Narrativa demora a engatar, mas logo fica impossível não querer saber como tudo vai acabar - 8
Visualmente trabalho muito bem a paisagem, mas são as expressões da protagonista que impressionam - 9
Fórmula consagrada não inova e nem apresenta nada relativamente novo - 7.5
Decisões fáceis de serem tomadas e consequências esperadas não pegam o jogador de surpresa em suas decisões - 7
Explorar o mundo atrás de colecionáveis e novos diálogos não geram recompensas esperadas - 7.5
Trilha sonora envolvente segue impecável ao que os jogos da franquia oferecem - 9
Mesmo não se apegando no formato episódio, ainda segue esse modelo ao contar sua trama - 7.8

8

Ótimo

Life is Strange: True Colors é uma empreitada nova em uma franquia que tem de tudo para continuar sendo divertida e importante enquanto discutes temas sociais relevantes, sabendo ser humanamente emocional.

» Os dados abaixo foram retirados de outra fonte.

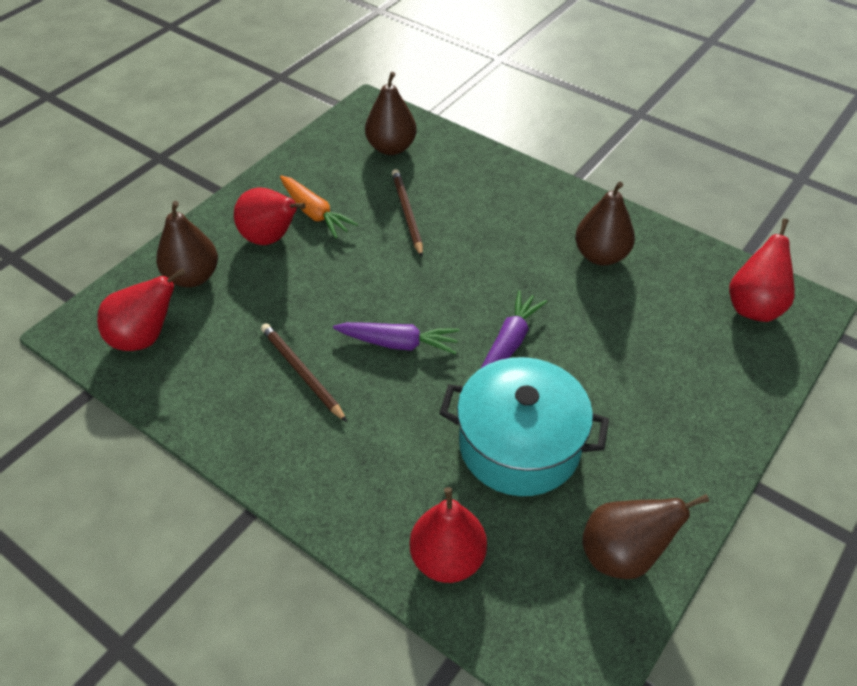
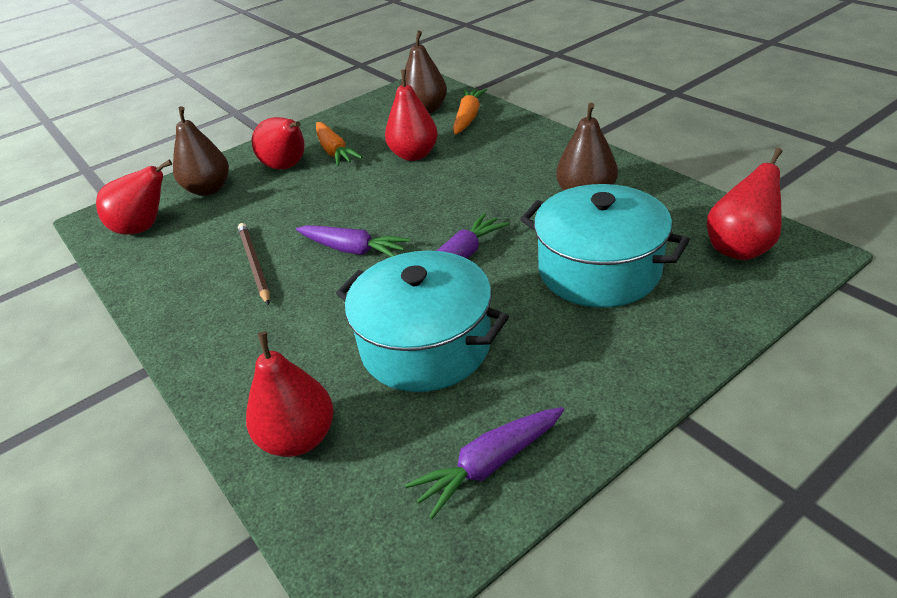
camera: 20 degrees right, 10 degrees down
brown pencil [392,169,423,257] -> red pear [385,70,438,161]
brown pear [582,494,709,579] -> purple carrot [405,407,564,519]
none -> orange carrot [453,89,487,135]
none -> turquoise pot [520,184,690,308]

Na parte da narrativa a trama demora a engatar, mas depois é impossível largar, sendo uma história muito mais individual, sem escalonar nos ares apocalípticos do primeiro jogo da série. Na jogabilidade, nenhuma novidade além da fórmula conhecida. Cenários lindos, porém são poucos, com destaque gráfico para as expressões dos personagens, que impressionam bastante. Nas decisões e consequências, não tive muita dúvida e achei meio óbvio as "escolhas corretas", e no final, tive as consequências que busquei ter, nesse ponto, faltou o inesperado, mas nada que diminua o impacto do que o jogo quer discutir, ainda que gere reflexões que não parecem se aprofundar demais ao final de tudo. Ainda é uma experiência ímpar que os fãs deste universo vão amar, e que novatos podem adentrar, sem a obrigação de ter conhecido os jogos anteriores.